B. C. O: Je pense qu'un artiste c'est quelqu'un qui s'exprime en toute conscience et en toute lucidité. En s'exprimant il parle aux consciences, au subconscient des autres. Je pense pas que quand un artiste est en phase de création et a des choses à dire se laisse bloquer par un environnement hostile, parce qu'il ne le voit même pas. Ce que tu vois c'est l'œuvre que tu es en train de confectionner. Le plus important c'est de pouvoir s'exprimer, de pouvoir être en cohérence avec soi- même, c'est- à- dire en harmonie entre son génie créatif et la concrétisation physique et matérielle. L'une de mes dernières créations c'était « Thomas Sankara la lutte en marche », un spectacle que j'ai écrit en hommage à ce grand homme, à ce visionnaire qu'a été le Président Thomas Sankara qui était un héritier de plusieurs leaders qui l'ont précédé. Il est venu à une époque où l'Afrique et le monde avaient besoin de cette vision. Une vingtaine d'années après sa disparition cette vision continue et vient apporter et approfondir des visions précédentes avant lui. On ne peut qu'être dans cette optique parce que nous sommes dans un rapport de force, nous  sommes dans une guerre qui ne dit pas son nom, quand on en est conscient face à cette injustice quasi généralisée ne pas aller contre ; sinon c'est contribuer à un suicide collectif que de ne pas se révolter contre cette bestialisation généralisée.

K. K. G: Que gardez- vous du Président Sankara ?

B. C. O: C'est un très grand visionnaire qui est venu à une époque où le Burkina, l'Afrique, le monde avaient soif du changement. Il est venu avec des idées novatrices, avec une vision très pertinente, très puissante, éclairer de sa lanterne l'obscurité dans laquelle on sombrait. Aujourd'hui sa disparition physique et son entrée lumineuse dans l'histoire continuent à guider ceux- là qui ont un minimum de conscience, un minimum de lucidité. C'est une sorte d'étoile éternelle. Les grands hommes transcendent leur personnalité physique, ils sont dans une perspective philosophique et c'est  l'axe philosophique  qu'il faut analyser et comprendre les grands hommes dans la pensée qu'ils ont voulu. Comme il l'a dit lui- même une semaine avant sa mort « on ne tue pas les idées ». Ces idées continuent à irradier, à dépolluer des mentalités, à éclairer des consciences et c'est ça qui est le plus important.

K. K. G: Vous qui avez vécu la période révolutionnaire, quelle lecture faites- vous aujourd'hui de la vie politique au Burkina ?
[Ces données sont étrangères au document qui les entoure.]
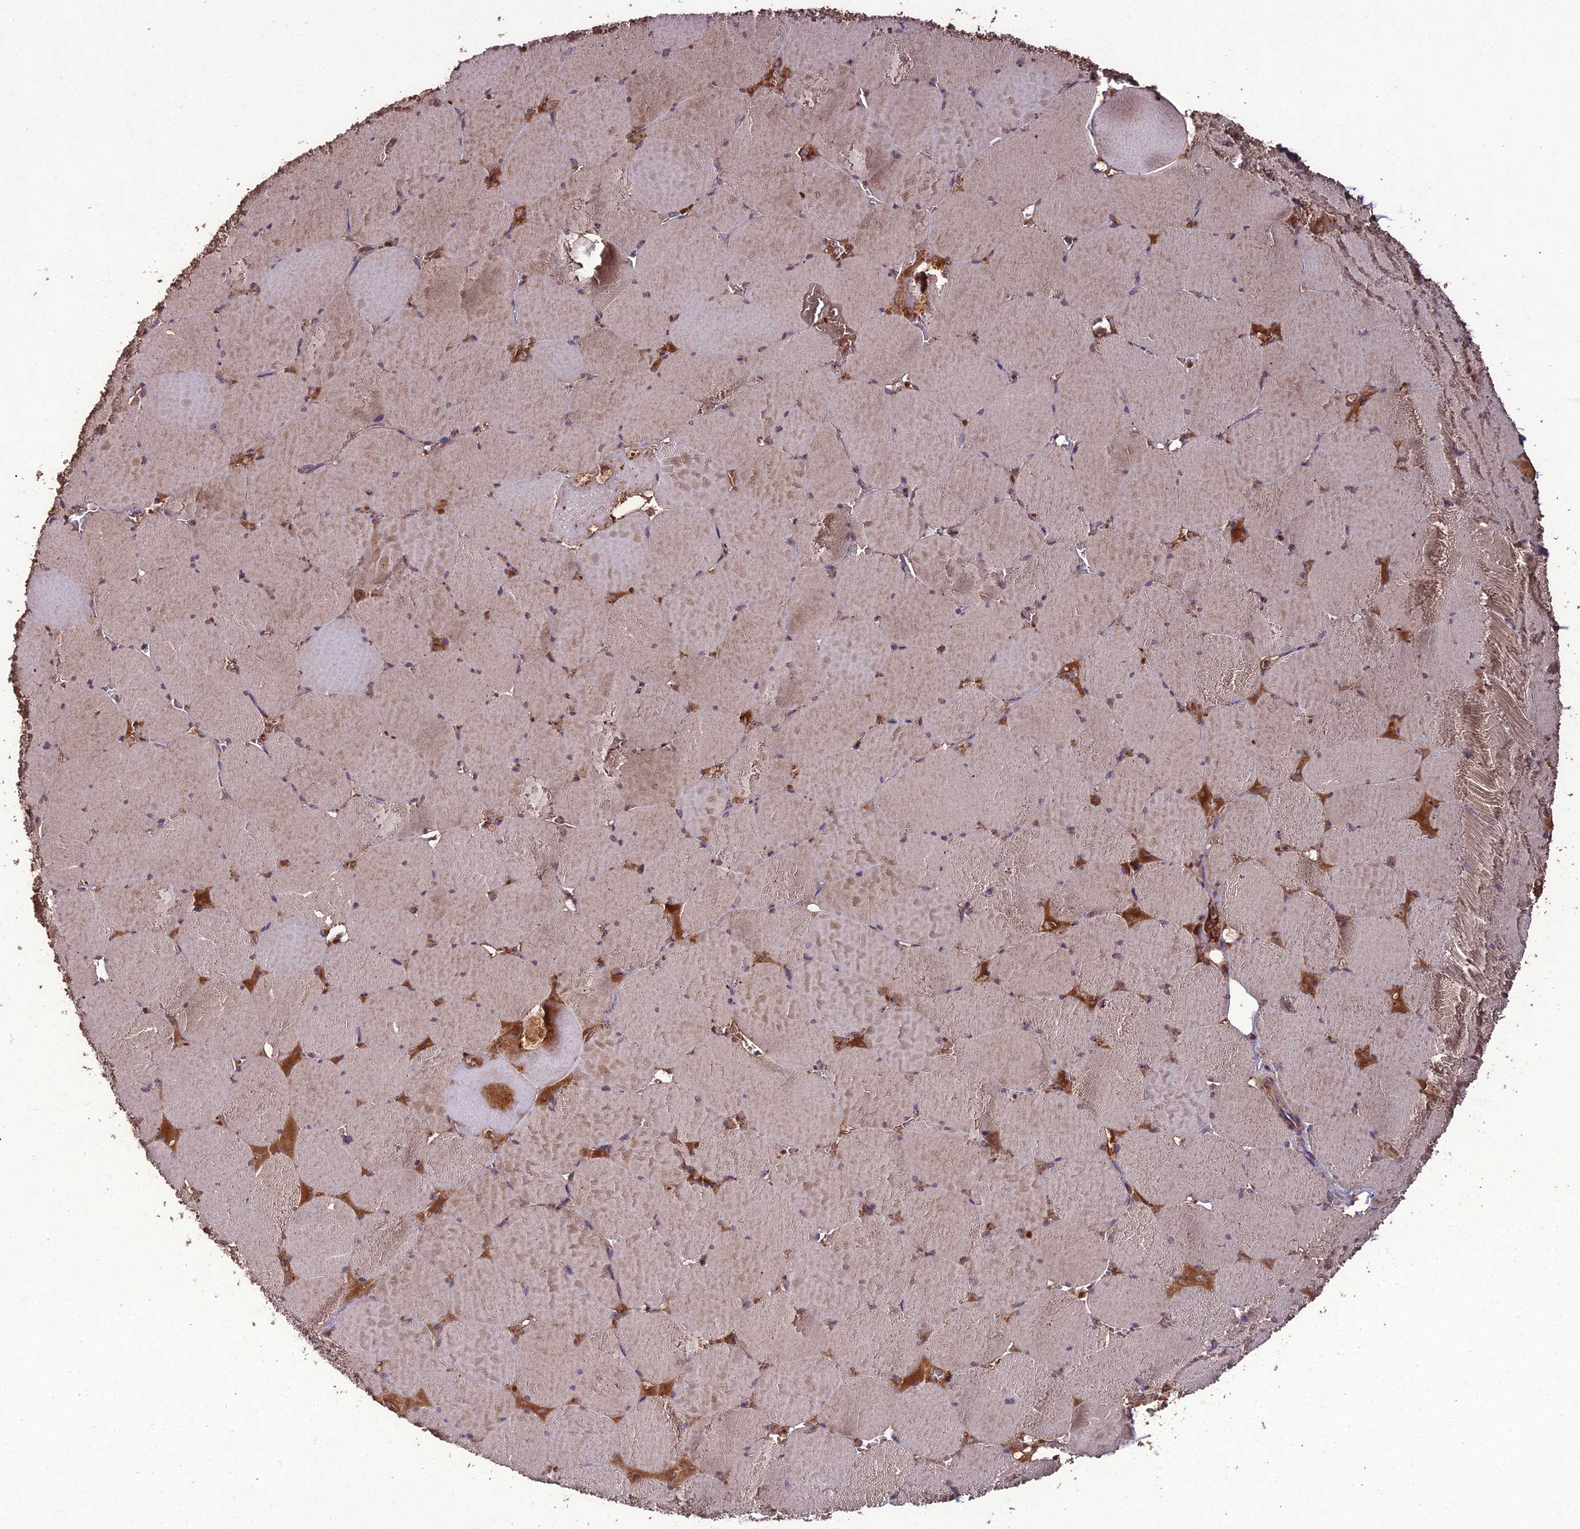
{"staining": {"intensity": "weak", "quantity": "25%-75%", "location": "cytoplasmic/membranous"}, "tissue": "skeletal muscle", "cell_type": "Myocytes", "image_type": "normal", "snomed": [{"axis": "morphology", "description": "Normal tissue, NOS"}, {"axis": "topography", "description": "Skeletal muscle"}, {"axis": "topography", "description": "Head-Neck"}], "caption": "Brown immunohistochemical staining in unremarkable human skeletal muscle exhibits weak cytoplasmic/membranous positivity in about 25%-75% of myocytes.", "gene": "KCTD16", "patient": {"sex": "male", "age": 66}}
B. C. O: Bon, ce que nous vivons aujourd'hui, cette ère de démocratie plagiée à l'occidentale qui est encore un idéal démocratique à venir ; vous savez, quand les choses sont dans ce qu'on appelle du prêt- à porter qu'on vous impose sans souvent prendre les dimensions de ce que vous êtes, soit c'est trop large, soit trop petit, en tout cas ce qui est sûr l'espèce de démocratie qu'on nous a imposée à la Baule depuis les années 90 par le colon est quelque chose qui était évidemment inadapté. La démocratie c'est quelque chose qui doit tenir compte de notre contexte socio- culturel, ce sont des valeurs qui doivent tenir compte de ce que nous sommes. Quand on vous impose une manière d'être, une manière de voir, une manière de faire qui n'a pas tenu compte de ce que vous êtes aussi, il suffit de faire le bilan de ce qui s'est passé de 90 à aujourd'hui dans le reste du continent et on se rend compte que le bilan est très sombre et négatif. La démocratie est quelque chose à venir et elle viendra dans une perspective endogène et totalement africaine. Ce n'est pas une chose qui est étrangère au continent ; celui qui connaît l'histoire de l'Afrique, de son antiquité à l'époque précoloniale, c'est que la démocratie ne nous est pas du tout étrangère. Nous la connaissons. Des monarchies constitutionnelles on en  a connues depuis des siècles, donc on a des leçons à recevoir de personne. La meilleure manière d'être cohérent, de pouvoir avancer c'est d'être soi- même. On dit que l'arbre ne se lève vers le ciel qu'en plongeant ses racines dans la terre nourricière. Celui qui évolue sans ses racines évolue comme un zombie, un être vide qui erre.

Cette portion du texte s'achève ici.